Question

If the length of the chord 2x+3y+k=0 of the circle \(x^2+y^2-2x+4y-11=0\) is \(2\sqrt{3}\), then the sum of all possible values of k is

• A. 26
• B. 8
• C. 13
• D. 4

Hint:

A chord, the radius to one of its endpoints, and the perpendicular from the center form a right-angled triangle. The hypotenuse is the radius (r), one leg is the perpendicular distance (d), and the other leg is half the chord length (L/2).
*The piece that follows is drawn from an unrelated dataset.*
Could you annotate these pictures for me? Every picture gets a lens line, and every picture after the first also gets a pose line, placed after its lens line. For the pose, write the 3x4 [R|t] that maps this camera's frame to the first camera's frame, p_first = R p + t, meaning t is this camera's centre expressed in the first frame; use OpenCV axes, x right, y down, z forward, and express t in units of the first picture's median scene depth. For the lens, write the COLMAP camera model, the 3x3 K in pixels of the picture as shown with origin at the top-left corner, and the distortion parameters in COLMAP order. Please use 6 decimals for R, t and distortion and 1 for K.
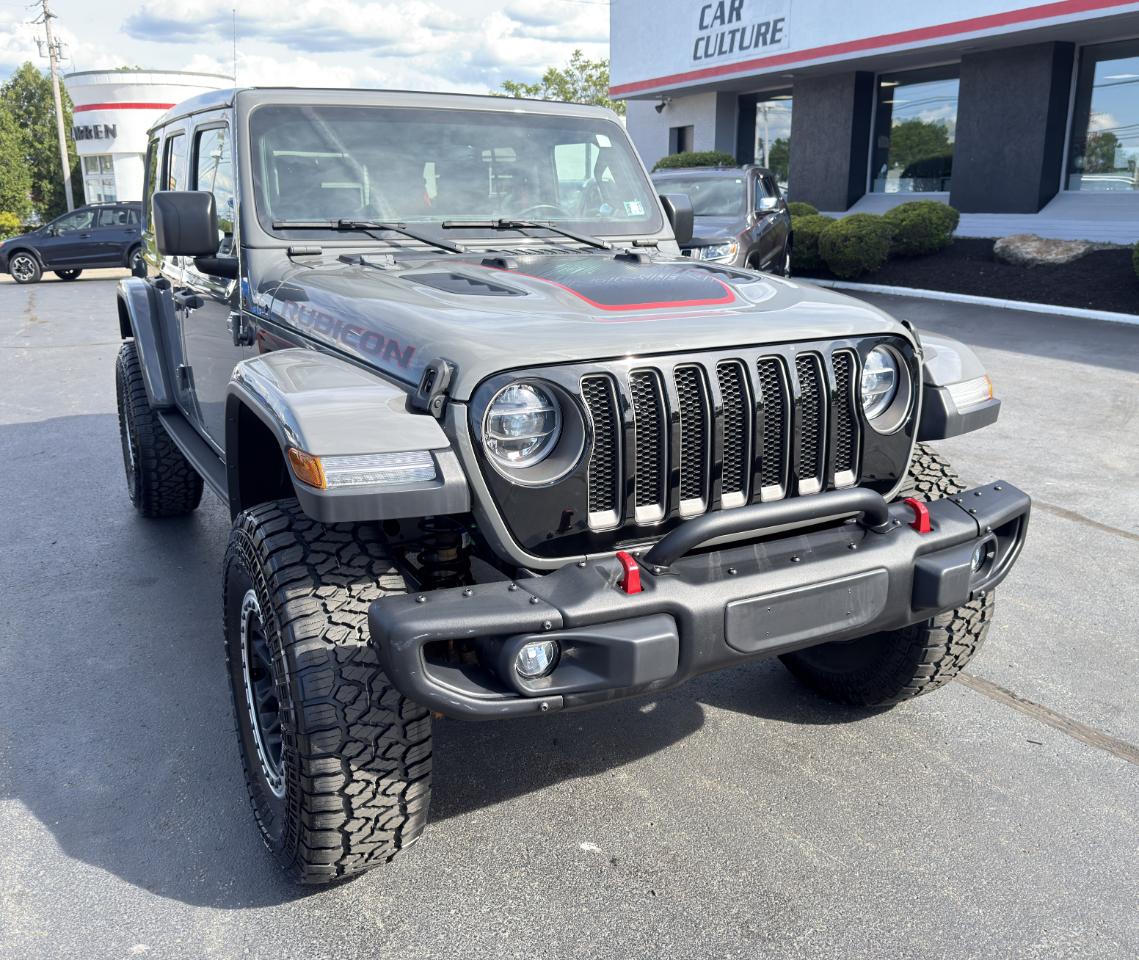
lens RADIAL K [[1034.9, 0, 560.7], [0, 1034.9, 438.5], [0, 0, 1]] dist [0.119427, -0.213137]
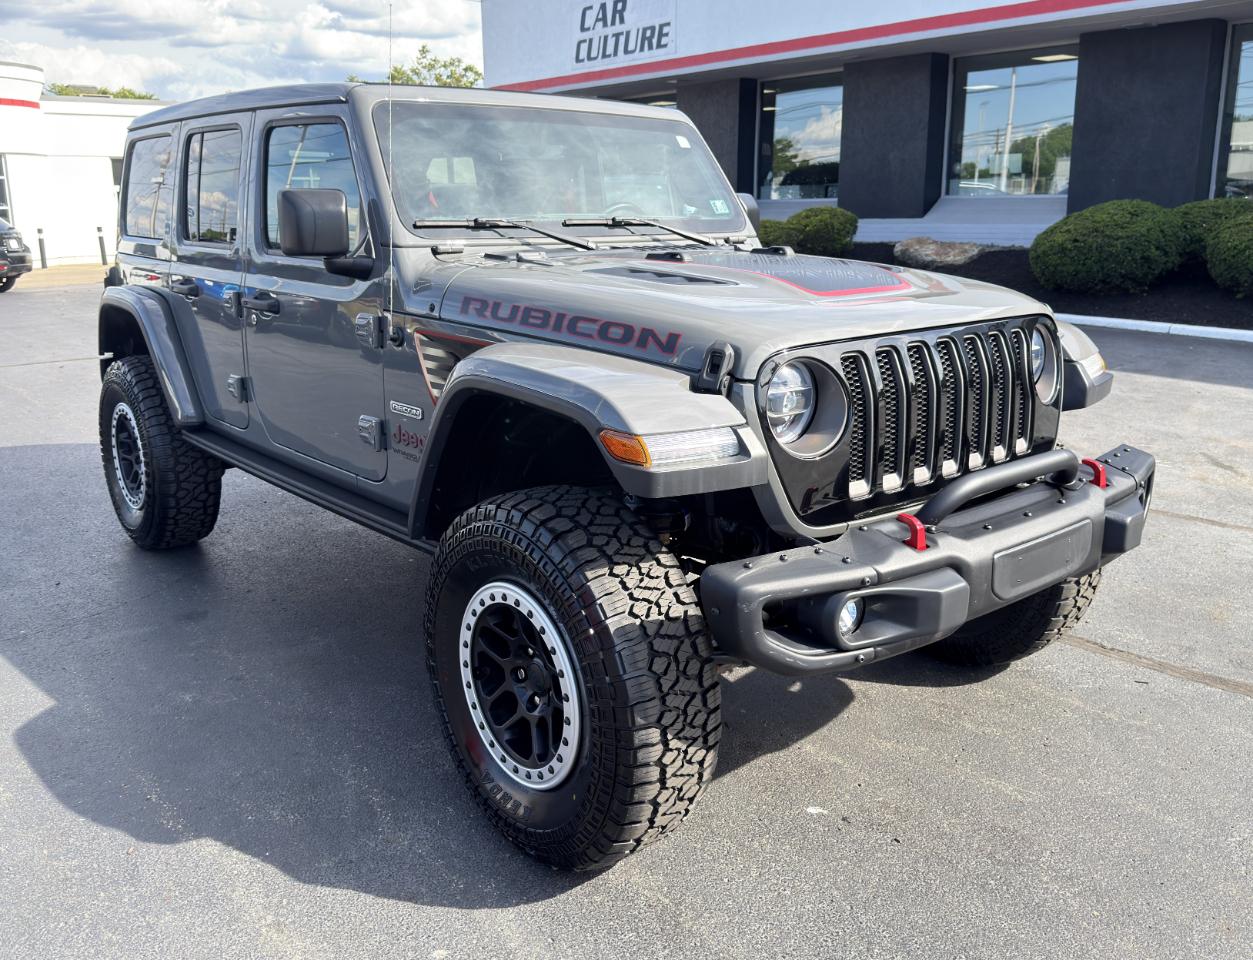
lens RADIAL K [[1106.7, 0, 626.9], [0, 1106.7, 425.0], [0, 0, 1]] dist [0.159706, -0.285678]
pose [[0.976851, -0.043337, 0.209483, -0.367233], [0.050176, 0.998363, -0.027442, 0.027836], [-0.207951, 0.037317, 0.977427, -0.067276]]
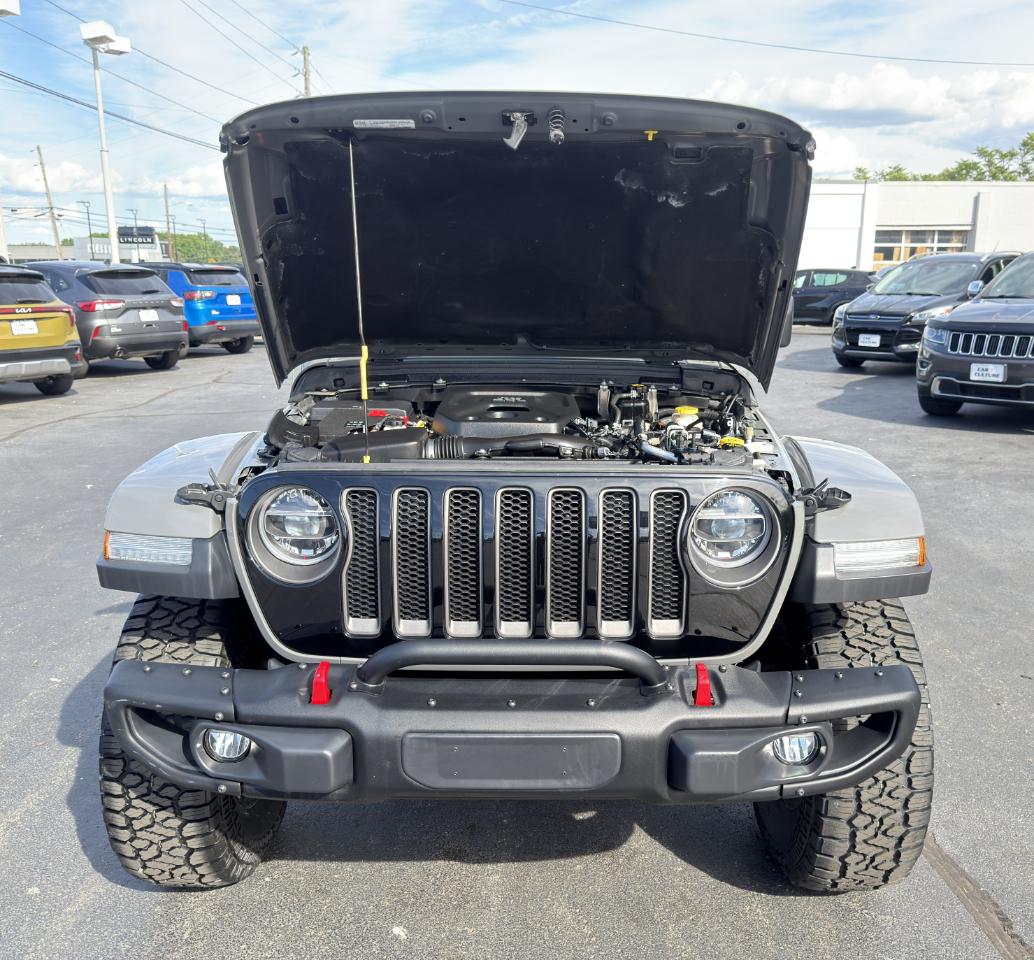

This gives the relation \(r^2 = d^2 + (L/2)^2\), which is fundamental for chord problems.

Answer 1

The Correct Option is B

Step 1: Find the center and radius of the given circle.
The equation is \(x^2+y^2-2x+4y-11=0\).
The center \(C\) is \((-g, -f) = (1, -2)\).
The radius \(r\) is \( \sqrt{g^2+f^2-c} = \sqrt{1^2 + (-2)^2 - (-11)} = \sqrt{1+4+11} = \sqrt{16} = 4 \).
Step 2: Use the formula for the length of a chord.
The length of the chord \(L\) is given by \( L = 2\sqrt{r^2 - d^2} \), where \(d\) is the perpendicular distance from the center to the chord.
We are given \(L = 2\sqrt{3}\).
\( 2\sqrt{3} = 2\sqrt{4^2 - d^2} \implies \sqrt{3} = \sqrt{16 - d^2} \).
Squaring both sides: \( 3 = 16 - d^2 \implies d^2 = 13 \implies d = \sqrt{13} \).
Step 3: Calculate the distance d and solve for k.
The distance from the center \((1, -2)\) to the line \(2x+3y+k=0\) is given by the formula:
\( d = \frac{|Ax_0 + By_0 + C|}{\sqrt{A^2+B^2}} = \frac{|2(1) + 3(-2) + k|}{\sqrt{2^2+3^2}} = \frac{|2-6+k|}{\sqrt{13}} = \frac{|k-4|}{\sqrt{13}} \).
We know \(d = \sqrt{13}\), so \( \frac{|k-4|}{\sqrt{13}} = \sqrt{13} \).
\( |k-4| = 13 \).
This gives two possible equations:
1) \( k-4 = 13 \implies k_1 = 17 \).
2) \( k-4 = -13 \implies k_2 = -9 \).
Step 4: Find the sum of the possible values of k.
Sum = \( k_1 + k_2 = 17 + (-9) = 8 \).